New switches and specialized storage security appliances can help secure expanding networks. Brocade, for example, has agents that can be placed on servers that do a handshake between the server and their switch OS. If the switch detects that the world wide name (WWN) of the HBA logging onto the network is assigned to a different server, it will prevent that server from logging into the network or accessing any storage.
Appliances from Decru Inc., Redwood City, CA, and NeoScale Systems Inc., Milpitas, CA, go a step further. While they also authenticate servers coming onto the storage network, they actually encrypt the data coming onto the storage network and store the data in an encrypted format on the disk itself. The advantage of this approach is that even if storage is presented to another server, the disk and data can neither be read nor written by the new server--only the server that possesses the original encryption key can access the data.
All of these new fabric-based technologies come with a price. While most eliminate one or more existing pain points of storage management or network connectivity, they create their own set of management or performance problems.
No silver bullet
Introducing routing into the switch can introduce potential problems, especially if routing involves multiple switches. Routing the data traffic from the server to the storage array across multiple hops and ensuring it responds in a manner that meets current SLAs performance requirements can be a tricky venture at best. Spread that server's data across multiple storage arrays connected to different switch ports and it becomes a nightmare to untangle any performance issues that might crop up.
A similar scenario holds true for QoS. The idea of allocating more bandwidth to an application that needs it while throttling the bandwidth back for another application sounds great. Unfortunately, not all environments are so cut and dry. While increasing the bandwidth for an OLTP application may be ideal, there may also be SLAs tied to backups as well. If the backup is not completed within its backup window or fails because it can't get the bandwidth it needs in time, then the whole intent behind QoS fails.
Volume management sounds like another stellar idea whose time has arrived. Yet the jury is still out on whether this technology will dramatically improve a storage administrator's work. While standardizing on one virtualization or volume management platform across the enterprise may appeal to the organization's storage team, it's the guys with the check books who close the deals.

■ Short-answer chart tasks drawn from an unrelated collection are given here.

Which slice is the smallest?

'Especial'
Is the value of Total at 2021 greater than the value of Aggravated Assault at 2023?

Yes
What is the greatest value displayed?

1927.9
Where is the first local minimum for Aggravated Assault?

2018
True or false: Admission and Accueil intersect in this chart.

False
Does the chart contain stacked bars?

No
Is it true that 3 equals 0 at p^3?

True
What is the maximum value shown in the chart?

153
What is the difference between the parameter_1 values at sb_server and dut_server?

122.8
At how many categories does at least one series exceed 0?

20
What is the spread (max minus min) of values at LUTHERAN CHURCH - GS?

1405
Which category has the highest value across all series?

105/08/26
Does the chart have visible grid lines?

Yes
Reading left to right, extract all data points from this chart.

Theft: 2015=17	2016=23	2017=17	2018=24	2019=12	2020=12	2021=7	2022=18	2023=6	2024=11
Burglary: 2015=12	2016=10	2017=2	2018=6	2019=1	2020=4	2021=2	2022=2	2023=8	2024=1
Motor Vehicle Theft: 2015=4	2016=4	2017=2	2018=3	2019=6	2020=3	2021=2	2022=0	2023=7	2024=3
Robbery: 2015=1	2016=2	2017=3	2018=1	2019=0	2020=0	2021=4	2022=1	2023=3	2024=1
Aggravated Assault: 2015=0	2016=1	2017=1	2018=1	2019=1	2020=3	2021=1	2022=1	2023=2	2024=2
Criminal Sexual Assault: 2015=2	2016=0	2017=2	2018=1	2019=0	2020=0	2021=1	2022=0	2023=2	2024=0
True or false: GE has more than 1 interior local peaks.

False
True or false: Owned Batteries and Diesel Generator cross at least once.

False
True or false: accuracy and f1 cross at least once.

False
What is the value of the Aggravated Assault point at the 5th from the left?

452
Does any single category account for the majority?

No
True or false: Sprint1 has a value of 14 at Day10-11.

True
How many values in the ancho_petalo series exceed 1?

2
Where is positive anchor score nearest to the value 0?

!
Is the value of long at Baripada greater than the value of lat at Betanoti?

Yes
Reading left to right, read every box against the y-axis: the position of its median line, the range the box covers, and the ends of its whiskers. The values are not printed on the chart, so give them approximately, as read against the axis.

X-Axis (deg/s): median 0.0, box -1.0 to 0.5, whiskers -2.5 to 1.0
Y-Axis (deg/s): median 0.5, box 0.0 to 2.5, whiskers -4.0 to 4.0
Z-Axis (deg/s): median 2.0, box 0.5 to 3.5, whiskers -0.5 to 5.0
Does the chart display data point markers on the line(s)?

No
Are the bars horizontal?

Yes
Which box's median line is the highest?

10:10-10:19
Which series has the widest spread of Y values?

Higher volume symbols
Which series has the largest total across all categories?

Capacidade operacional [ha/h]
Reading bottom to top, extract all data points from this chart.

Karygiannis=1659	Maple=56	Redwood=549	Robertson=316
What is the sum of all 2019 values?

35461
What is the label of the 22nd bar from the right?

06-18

So standardizing on Fujitsu Softek's Storage Virtualization or IBM's SAN Volume Controller may sound great today, but when Cisco shows up on your doorstep offering EMC's or Veritas' Volume Manager natively integrated into their switch for free--plus a discount to throw out all of your company's existing switches--upper management will be hard pressed to ignore that value proposition. Or worse yet, companies may elect to keep everyone's products, switches, storage arrays and multiple virtualization solutions, forcing the storage team to manage the existing storage arrays alongside these new network-based storage controllers. So instead of the problem getting easier, it just got more complex.
Getting a bigger brain in the network appears to be a foregone conclusion as storage networking moves ahead. By providing faster provisioning, secure access, improved QoS and simpler management through a central console, a new intelligent fabric is slowly emerging. However, until the brain matures and more questions get answered, much of this technology still belongs predominantly on the test floor and not on the production floor.